About this task
Copy the records below exactly, but leave out any picture they contain.
══ Data to process ══
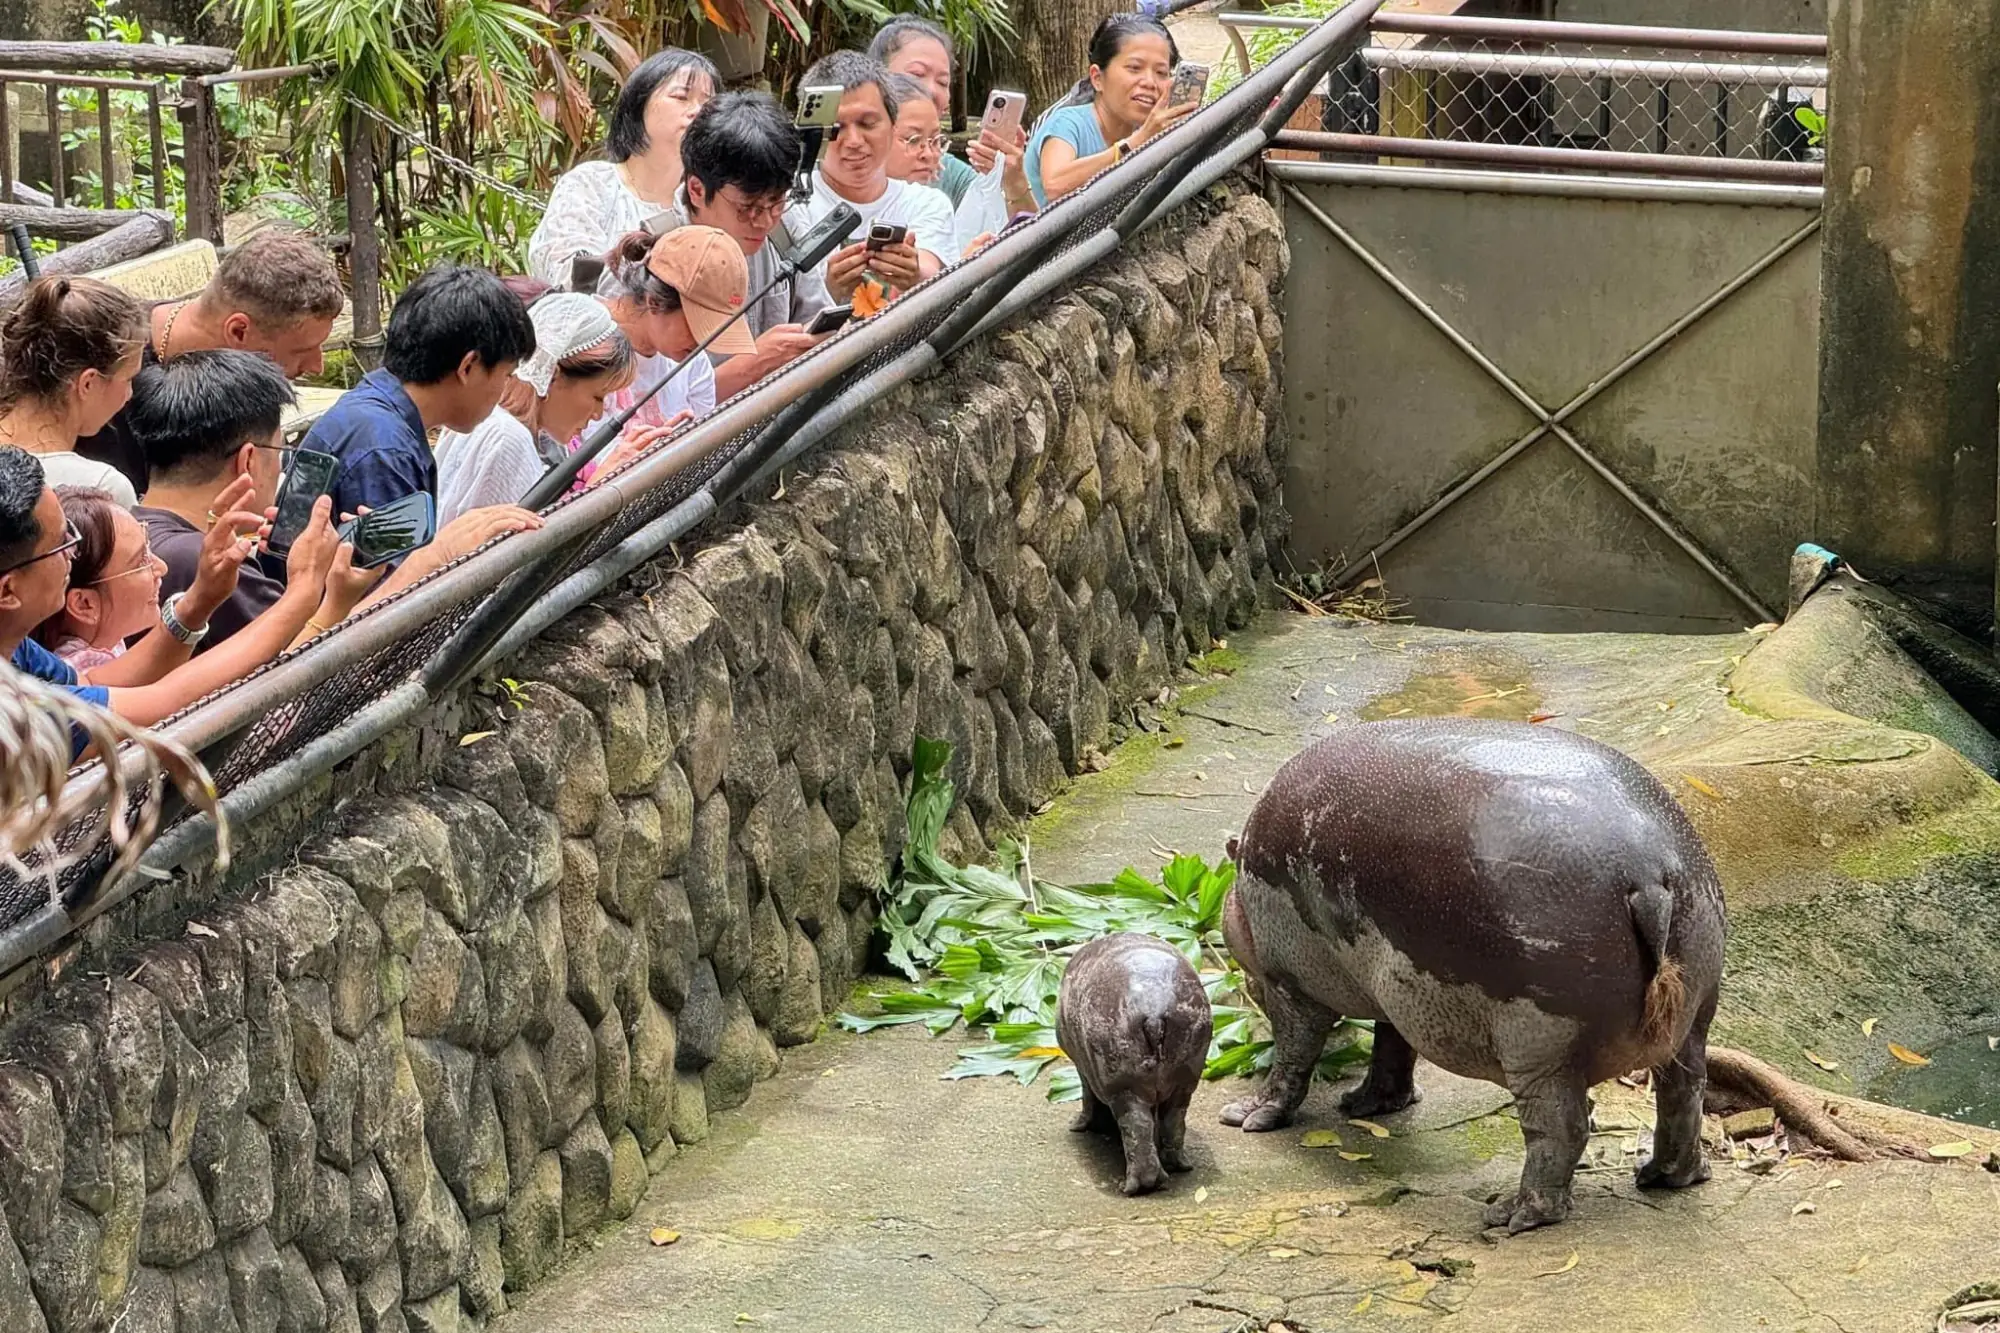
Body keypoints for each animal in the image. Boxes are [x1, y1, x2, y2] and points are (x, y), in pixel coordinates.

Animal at [1056, 924, 1208, 1192]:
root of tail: (1155, 1011)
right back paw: (1179, 1167)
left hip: (1122, 1084)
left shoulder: (1084, 1070)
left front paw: (1077, 1126)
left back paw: (1133, 1187)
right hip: (1185, 1078)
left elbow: (1087, 1097)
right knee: (1173, 1120)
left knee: (1136, 1127)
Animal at [1224, 716, 1728, 1224]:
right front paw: (1366, 1105)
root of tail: (1648, 873)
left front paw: (1245, 1116)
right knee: (1684, 1092)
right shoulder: (1396, 987)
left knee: (1560, 1129)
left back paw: (1513, 1215)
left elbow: (1294, 1056)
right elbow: (1391, 1046)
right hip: (1696, 1009)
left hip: (1540, 1045)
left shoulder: (1289, 985)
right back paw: (1668, 1176)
═══
Response to the task
Body keypoints for each animal in the image. Boxes are [x1, y1, x2, y2] and points are (x, y), in pixel coordinates.

Animal at [1056, 924, 1208, 1192]:
root of tail: (1155, 1011)
right back paw: (1179, 1167)
left hip: (1122, 1084)
left shoulder: (1084, 1070)
left front paw: (1077, 1126)
left back paw: (1133, 1187)
right hip: (1185, 1078)
left elbow: (1087, 1097)
right knee: (1173, 1120)
left knee: (1136, 1127)
Animal at [1224, 716, 1728, 1224]:
right front paw: (1366, 1105)
root of tail: (1648, 873)
left front paw: (1245, 1116)
right knee: (1684, 1092)
right shoulder: (1396, 987)
left knee: (1560, 1129)
left back paw: (1513, 1215)
left elbow: (1294, 1056)
right elbow: (1391, 1046)
right hip: (1696, 1009)
left hip: (1540, 1045)
left shoulder: (1289, 985)
right back paw: (1668, 1176)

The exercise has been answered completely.